The sad thing is I'd actually believe that Akon at one point showed some genuine adherence to his roots. Perhaps his rhythms had West African beats, or maybe were played on traditional African instruments. It's so like today's industry however to kill off any semblance of individuality that might earmark an artist for greatness. The artist is either re-invented from the start, or once s/he has established a foothold in the industry. All the machinations of the current industry is to homogenise musical tastes so every artist sounds the same, creating a trend which mindless consumers lap up like the 36 varieties of milk and 62 brands of ketchup. The fact is we can excuse such character assassination because we're too used to a convenient uni-patterned world. We ironically take pride in human culture as being diverse, when we seem to make every attempt to kill off any slightest attempts at heterogeneity, to the point that the only indication a culture ever existed is in remixed soundbites of crappy R&B 'songs' and those families who eat curry every second Tuesday.

3) Pretentiousness of the artist. As much as I'd like to blame the industry, I'm a firm believer it takes two hands to clap. There's a neat little concept called 'selling out', which has become increasingly definitive of current music artists. We'd like to think that artists are victims of the current trend, perhaps growing up with naivette and illusions that they might somehow be the ones to bring a fresh new sound to the music world only to have their dreams dashed at the big step forward, that the bigwigs who control the industry metaphorically [and perhaps literally] holding a knife to their throats and demanding they change for the sake of change. All indications are, however, that the artist is as much a voluntary player in the game as s/he is a pawn.

The logic is simple: If artists genuinely saw themselves as such, they wouldn't change what they did for the sake of earning dollars and fame and becoming just another identikit size 2 cog in the big machine of industry. Take Akon for example. His father, being a highly respected and influential jazz musician could certainly have pulled contacts to establish his son in the thriving world music or jazz industry. If his stance as an artist was as noble as the term entails, he could easily have walked away. The same goes for all the others; instead, 'Senegal-sound' Akon sold out for the bright lights and Promised Land of mainstream music, adopting a faux-gangsta/R&B/tough muthafucka personality that is as contrived as it is confused. And no, I'm not of the opinion that having spent time in jail for stealing a car makes one a 'tough muthafucka', nor do you have to rap like one.

The fact is, the industry creates frankly idiotic personas such as these that all artists have to fit into if they want to be part of the system. If you can imagine a persona as a coat, it's as much the boutique's prerogative to sell a person the coat as it is the person's to buy and wear it. In that sense, I consider every mainstream artist as having made a considered, conscious decision. They all know what they signed up for, and all the alternatives they could have taken.
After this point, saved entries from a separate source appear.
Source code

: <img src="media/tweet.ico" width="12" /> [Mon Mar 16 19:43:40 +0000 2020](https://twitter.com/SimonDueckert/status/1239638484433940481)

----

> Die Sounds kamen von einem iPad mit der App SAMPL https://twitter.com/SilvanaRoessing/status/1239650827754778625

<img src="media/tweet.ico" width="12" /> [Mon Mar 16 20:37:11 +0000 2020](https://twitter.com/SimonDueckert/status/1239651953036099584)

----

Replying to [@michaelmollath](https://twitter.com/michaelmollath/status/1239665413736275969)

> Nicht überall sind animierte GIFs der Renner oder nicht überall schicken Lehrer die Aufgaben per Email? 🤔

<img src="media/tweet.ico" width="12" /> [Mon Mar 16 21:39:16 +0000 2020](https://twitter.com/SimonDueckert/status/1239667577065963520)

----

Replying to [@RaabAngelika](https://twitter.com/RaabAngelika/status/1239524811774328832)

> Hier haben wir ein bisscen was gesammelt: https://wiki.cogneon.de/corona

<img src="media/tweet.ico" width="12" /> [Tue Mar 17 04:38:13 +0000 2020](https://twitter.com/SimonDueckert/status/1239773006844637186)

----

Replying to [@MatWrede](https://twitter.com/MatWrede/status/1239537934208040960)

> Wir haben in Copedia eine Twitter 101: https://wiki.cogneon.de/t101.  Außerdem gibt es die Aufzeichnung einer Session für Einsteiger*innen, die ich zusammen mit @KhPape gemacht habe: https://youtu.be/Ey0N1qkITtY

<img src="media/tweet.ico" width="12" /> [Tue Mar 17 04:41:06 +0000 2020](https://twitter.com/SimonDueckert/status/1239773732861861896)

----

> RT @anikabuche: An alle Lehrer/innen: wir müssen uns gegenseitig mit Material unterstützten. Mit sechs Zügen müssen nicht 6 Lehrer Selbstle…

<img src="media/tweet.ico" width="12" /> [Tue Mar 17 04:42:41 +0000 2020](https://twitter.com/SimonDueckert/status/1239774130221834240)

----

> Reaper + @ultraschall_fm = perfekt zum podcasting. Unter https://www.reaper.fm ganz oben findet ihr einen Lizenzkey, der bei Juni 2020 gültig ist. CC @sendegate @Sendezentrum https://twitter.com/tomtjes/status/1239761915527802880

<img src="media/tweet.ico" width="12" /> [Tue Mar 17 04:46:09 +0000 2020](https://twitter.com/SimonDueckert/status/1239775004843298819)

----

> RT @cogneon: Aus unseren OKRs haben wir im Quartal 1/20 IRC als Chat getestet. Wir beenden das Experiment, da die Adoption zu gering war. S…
If they truly believed music was an art, they would not willingly sign up to destroy their careers from the rootstock up, to make cookie-cutter music that sells for a penny a pound, and to adopt personas that illustrate nothing more than the crass, violence-worshipping, lifestyle borne of the Sybaritic excessiveness of the First World. And who, might I ask, advocates these personas?

4) Misguided public who don't have a clue. I'll leave you to mull over that one. You know who you are.